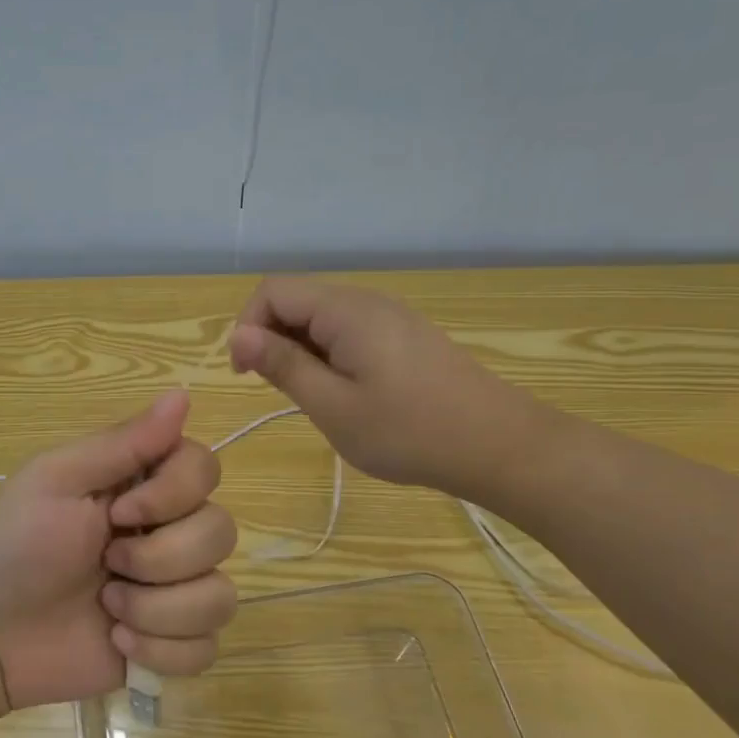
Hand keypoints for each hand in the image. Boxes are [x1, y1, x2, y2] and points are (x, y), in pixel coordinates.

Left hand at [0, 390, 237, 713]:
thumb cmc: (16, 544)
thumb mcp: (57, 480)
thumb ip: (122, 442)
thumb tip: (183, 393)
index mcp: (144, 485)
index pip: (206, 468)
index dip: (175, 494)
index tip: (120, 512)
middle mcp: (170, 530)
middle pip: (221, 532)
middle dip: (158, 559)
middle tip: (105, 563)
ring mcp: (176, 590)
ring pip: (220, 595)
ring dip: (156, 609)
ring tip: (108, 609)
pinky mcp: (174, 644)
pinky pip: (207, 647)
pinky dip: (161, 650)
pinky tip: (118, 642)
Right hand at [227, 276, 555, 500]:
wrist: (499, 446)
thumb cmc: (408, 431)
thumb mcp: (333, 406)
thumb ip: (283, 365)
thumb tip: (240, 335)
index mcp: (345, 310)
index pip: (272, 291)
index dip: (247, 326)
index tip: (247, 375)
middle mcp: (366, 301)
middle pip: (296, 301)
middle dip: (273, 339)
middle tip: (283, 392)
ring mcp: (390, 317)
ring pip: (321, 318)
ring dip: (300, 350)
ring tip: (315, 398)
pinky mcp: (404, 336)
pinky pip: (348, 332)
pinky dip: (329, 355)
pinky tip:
§ §
_Activity_: Filtering the entries above by the word "hand", copy each line that matches.

_Solution_:
Hand keypoints for each hand in the image. Boxes are [x1, y1, x2, y2] and points are (x, y), in pixel coordinates.
Left hand at [0, 390, 237, 713]:
Right hand at [227, 276, 555, 500]:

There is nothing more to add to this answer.